═══ RECORDED INFORMATION
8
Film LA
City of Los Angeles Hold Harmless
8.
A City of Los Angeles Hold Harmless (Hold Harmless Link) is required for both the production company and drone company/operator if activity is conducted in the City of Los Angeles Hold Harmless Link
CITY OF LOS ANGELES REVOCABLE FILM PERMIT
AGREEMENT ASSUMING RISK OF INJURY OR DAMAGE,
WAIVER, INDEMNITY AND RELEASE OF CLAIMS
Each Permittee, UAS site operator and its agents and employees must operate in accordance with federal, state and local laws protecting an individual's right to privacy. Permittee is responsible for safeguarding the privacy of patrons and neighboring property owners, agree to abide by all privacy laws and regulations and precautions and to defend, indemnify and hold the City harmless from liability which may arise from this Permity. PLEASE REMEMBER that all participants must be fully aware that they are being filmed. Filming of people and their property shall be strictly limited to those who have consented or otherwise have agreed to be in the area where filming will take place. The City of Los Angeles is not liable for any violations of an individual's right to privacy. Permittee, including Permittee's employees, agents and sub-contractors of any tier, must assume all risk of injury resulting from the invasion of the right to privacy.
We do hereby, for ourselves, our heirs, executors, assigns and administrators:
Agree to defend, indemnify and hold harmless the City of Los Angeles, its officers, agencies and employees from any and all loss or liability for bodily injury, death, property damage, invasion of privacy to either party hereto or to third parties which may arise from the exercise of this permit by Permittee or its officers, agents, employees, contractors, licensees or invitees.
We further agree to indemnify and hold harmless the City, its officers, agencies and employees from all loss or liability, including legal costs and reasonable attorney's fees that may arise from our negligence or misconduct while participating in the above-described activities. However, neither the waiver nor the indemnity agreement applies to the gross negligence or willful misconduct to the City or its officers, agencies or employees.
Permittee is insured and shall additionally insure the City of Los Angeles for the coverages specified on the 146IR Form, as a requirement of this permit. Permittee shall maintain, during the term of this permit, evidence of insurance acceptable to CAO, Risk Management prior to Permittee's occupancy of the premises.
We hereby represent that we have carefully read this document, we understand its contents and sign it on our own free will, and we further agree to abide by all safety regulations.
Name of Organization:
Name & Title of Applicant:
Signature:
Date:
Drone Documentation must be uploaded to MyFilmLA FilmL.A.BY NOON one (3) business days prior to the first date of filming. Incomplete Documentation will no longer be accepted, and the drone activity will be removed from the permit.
══════
═══ RECORDED INFORMATION
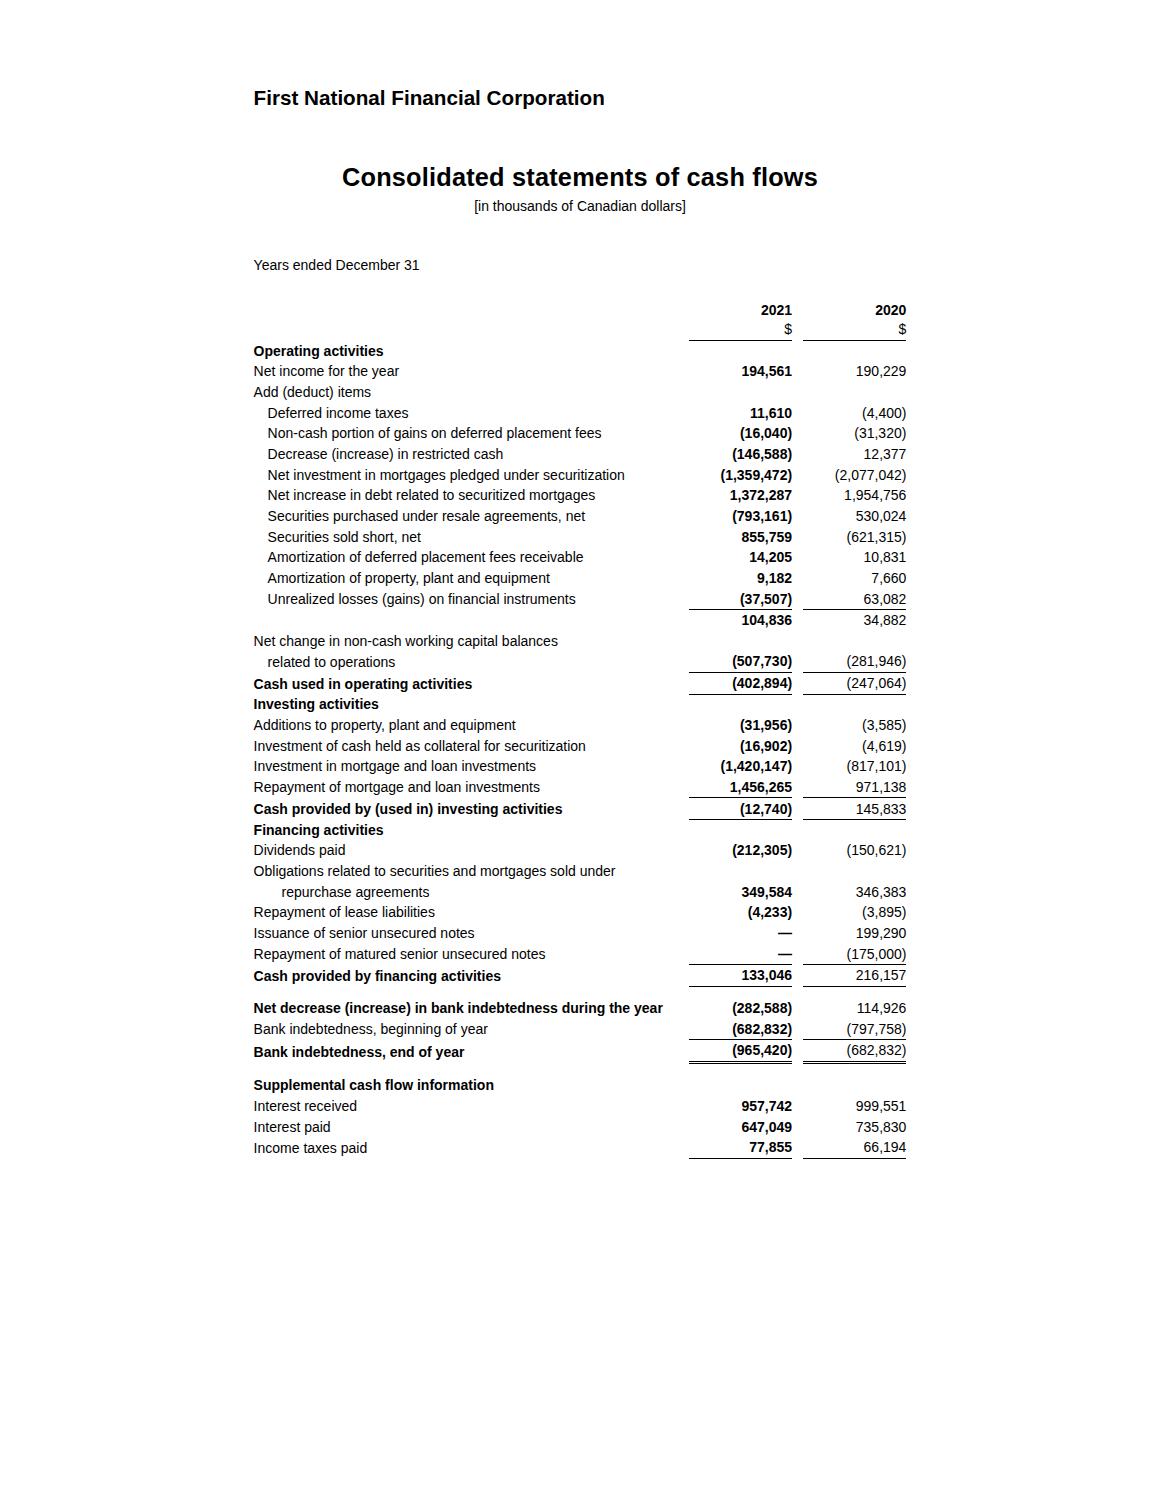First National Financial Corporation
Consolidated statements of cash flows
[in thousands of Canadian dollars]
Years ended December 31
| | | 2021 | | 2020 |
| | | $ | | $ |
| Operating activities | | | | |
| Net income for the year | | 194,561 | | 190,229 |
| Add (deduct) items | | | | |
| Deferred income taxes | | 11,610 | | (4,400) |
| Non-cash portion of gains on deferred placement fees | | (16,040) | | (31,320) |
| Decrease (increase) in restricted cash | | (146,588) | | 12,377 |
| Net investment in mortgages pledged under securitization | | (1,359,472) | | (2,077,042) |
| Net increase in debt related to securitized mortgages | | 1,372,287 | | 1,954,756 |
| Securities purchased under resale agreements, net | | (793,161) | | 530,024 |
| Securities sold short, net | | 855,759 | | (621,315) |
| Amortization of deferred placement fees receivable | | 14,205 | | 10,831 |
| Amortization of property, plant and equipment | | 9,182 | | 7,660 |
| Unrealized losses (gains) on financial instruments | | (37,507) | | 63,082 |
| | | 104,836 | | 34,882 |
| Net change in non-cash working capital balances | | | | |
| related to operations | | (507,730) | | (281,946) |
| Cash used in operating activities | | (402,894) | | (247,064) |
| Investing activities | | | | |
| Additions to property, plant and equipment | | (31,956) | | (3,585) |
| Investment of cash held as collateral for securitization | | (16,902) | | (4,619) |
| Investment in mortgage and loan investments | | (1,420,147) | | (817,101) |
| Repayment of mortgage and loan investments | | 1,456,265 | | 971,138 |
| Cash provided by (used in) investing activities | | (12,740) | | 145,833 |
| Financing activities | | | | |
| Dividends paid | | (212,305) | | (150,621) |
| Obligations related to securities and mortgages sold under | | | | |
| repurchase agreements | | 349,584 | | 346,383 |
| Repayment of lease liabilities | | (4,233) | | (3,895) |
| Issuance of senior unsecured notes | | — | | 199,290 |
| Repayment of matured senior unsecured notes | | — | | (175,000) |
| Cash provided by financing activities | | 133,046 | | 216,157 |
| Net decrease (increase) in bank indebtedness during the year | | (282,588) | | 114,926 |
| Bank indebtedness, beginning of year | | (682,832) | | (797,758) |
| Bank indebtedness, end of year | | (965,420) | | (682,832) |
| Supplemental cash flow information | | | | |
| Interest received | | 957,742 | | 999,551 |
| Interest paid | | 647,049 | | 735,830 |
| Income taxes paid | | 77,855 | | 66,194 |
══════
* AIM OF THE TASK *
Looking at the data above, write out exactly the lines that start at the one containing "CITY OF LOS ANGELES REVOCABLE FILM PERMIT" and end at the one containing "WAIVER, INDEMNITY AND RELEASE OF CLAIMS"; include both and nothing beyond.

* ANSWER FOR THIS EXERCISE *
CITY OF LOS ANGELES REVOCABLE FILM PERMIT
AGREEMENT ASSUMING RISK OF INJURY OR DAMAGE,
WAIVER, INDEMNITY AND RELEASE OF CLAIMS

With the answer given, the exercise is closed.